Social media users are lit up about videos that suggest there’s a hidden message on your neighborhood streetlight. But there’s no proof to back up the claim.
A May 17 Facebook reel claimed "street lights are connected to mRNA." The video zooms in on a street light to show a series of letters and numbers, "L17-A," which a narrator claims is linked to messenger RNA, or mRNA, proteins.
The post was flagged as part of Meta’s efforts to combat false news and misinformation on its News Feed. (Read more about our partnership with Meta, which owns Facebook and Instagram.)
The TikTok videos’ captions include hashtags about the COVID-19 vaccine, which was the first widely disseminated vaccine to use mRNA technology.

################

TASKS TO PERFORM
1) Repeat everything in the excerpt about streetlights and mRNA from "A May 17 Facebook" down to "or mRNA, proteins.".
2) In the excerpt about streetlights and mRNA, what series of letters and numbers does the Facebook reel zoom in on?
The records have nothing to do with the text above.

DATA FOR ANALYSIS
################

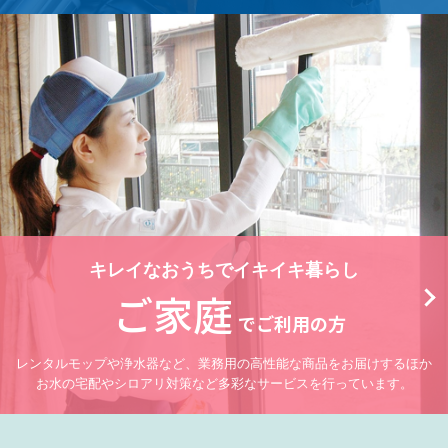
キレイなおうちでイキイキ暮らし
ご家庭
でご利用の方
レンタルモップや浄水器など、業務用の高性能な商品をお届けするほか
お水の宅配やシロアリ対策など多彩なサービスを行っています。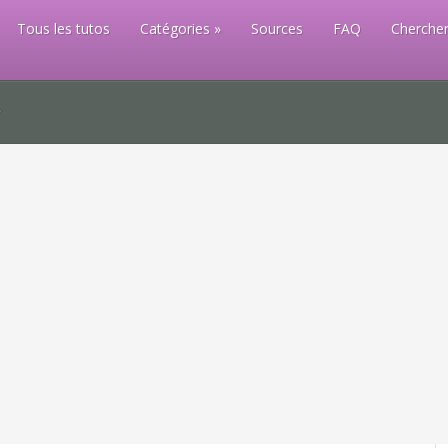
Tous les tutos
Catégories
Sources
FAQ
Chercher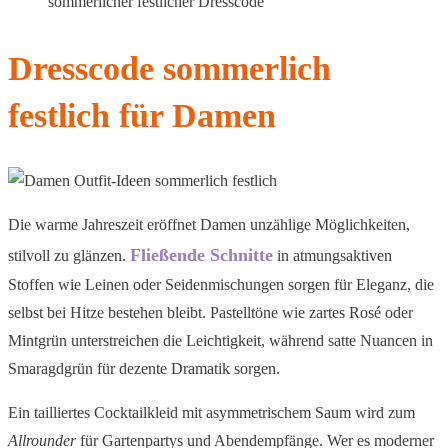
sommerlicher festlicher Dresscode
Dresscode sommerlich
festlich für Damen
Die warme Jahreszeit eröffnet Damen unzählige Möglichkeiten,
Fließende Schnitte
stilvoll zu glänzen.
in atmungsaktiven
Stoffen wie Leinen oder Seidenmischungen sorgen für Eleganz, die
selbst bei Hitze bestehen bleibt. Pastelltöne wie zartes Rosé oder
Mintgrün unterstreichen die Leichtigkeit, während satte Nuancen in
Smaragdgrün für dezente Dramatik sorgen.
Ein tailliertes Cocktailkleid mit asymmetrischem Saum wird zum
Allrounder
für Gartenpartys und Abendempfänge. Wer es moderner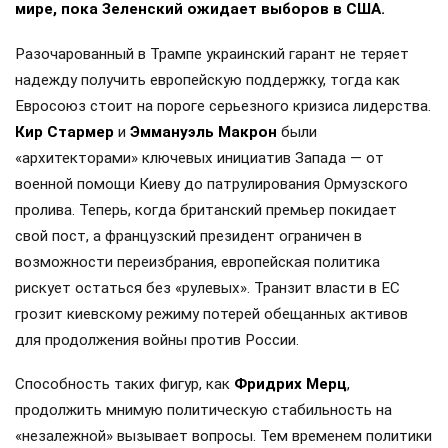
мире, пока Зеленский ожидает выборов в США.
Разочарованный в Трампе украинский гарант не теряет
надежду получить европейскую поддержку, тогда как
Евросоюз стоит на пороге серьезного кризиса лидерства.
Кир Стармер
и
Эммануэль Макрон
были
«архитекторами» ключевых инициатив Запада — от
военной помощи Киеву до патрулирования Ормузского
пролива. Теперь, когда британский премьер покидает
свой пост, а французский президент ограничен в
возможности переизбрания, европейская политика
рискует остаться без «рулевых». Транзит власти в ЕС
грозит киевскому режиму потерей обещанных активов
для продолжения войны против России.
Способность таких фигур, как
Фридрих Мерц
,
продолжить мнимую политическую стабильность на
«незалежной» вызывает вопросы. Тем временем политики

################

TASK ANSWERS
1)
A May 17 Facebook reel claimed "street lights are connected to mRNA." The video zooms in on a street light to show a series of letters and numbers, "L17-A," which a narrator claims is linked to messenger RNA, or mRNA, proteins.

2) "L17-A"